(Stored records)
****************
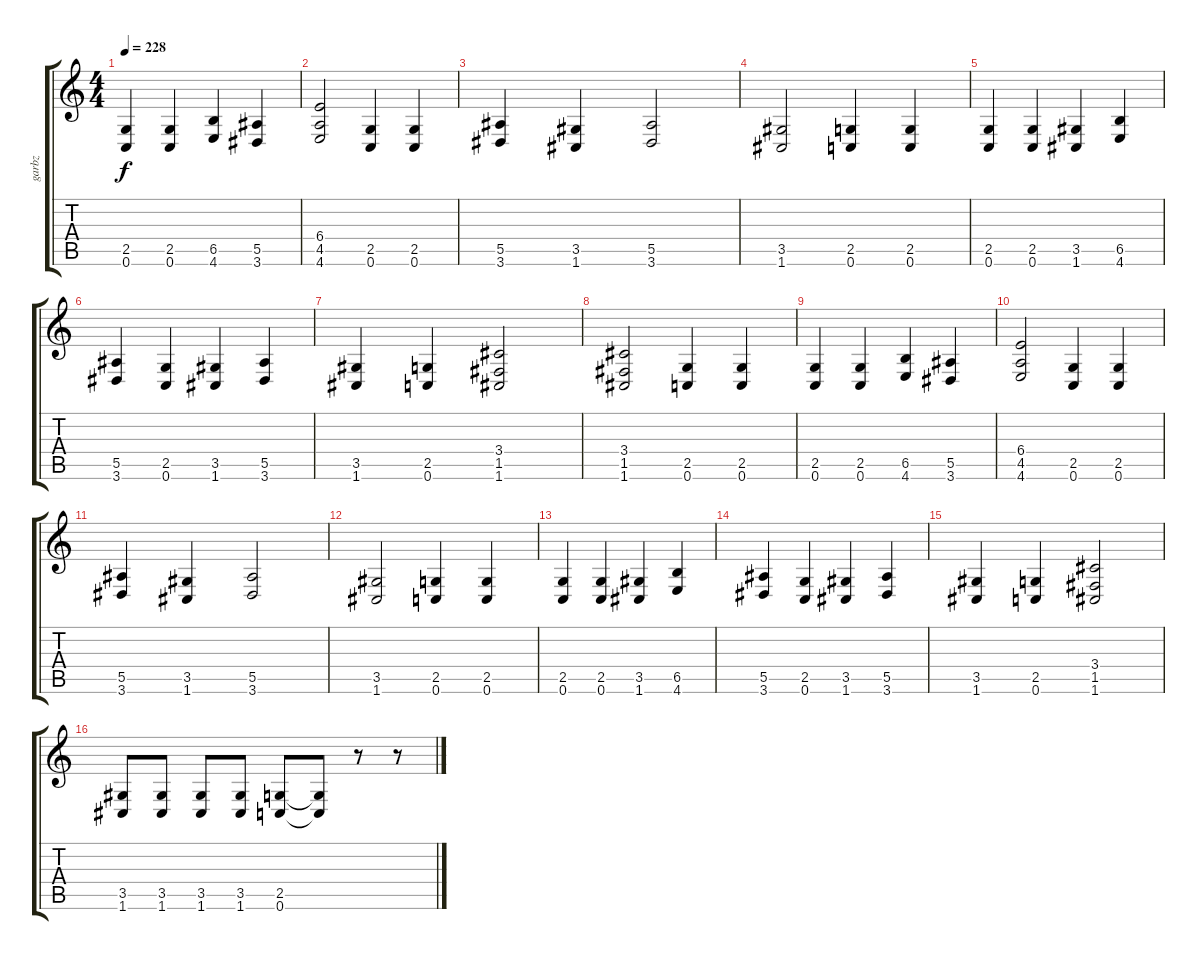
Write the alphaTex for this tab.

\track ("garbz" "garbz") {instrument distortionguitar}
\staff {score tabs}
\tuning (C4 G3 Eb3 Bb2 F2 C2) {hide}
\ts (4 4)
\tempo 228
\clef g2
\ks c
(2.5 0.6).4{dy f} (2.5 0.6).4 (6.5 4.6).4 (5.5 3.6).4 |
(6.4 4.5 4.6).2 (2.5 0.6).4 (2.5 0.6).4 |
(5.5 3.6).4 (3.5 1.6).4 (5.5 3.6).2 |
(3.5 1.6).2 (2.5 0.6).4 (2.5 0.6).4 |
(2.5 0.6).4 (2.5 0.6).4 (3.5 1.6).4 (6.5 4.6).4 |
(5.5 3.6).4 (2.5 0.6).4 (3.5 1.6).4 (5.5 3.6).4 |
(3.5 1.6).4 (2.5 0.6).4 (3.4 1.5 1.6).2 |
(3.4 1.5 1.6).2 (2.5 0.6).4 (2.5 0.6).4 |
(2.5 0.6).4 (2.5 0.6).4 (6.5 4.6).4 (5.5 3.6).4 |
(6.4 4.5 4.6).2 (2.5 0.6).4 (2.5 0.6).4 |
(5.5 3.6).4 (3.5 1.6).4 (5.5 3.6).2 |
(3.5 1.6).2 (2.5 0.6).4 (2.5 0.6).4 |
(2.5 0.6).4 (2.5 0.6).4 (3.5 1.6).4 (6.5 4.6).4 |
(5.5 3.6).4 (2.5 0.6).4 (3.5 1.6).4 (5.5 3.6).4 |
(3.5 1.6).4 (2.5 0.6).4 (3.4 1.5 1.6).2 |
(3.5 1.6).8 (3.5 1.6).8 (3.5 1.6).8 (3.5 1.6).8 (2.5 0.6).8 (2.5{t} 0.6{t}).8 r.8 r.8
****************
▶ THE PROBLEM
Identify every line in the rows above that contains the word "instrument", and copy each such line in full.

▶ RESULT OF THE EXERCISE
\track ("garbz" "garbz") {instrument distortionguitar}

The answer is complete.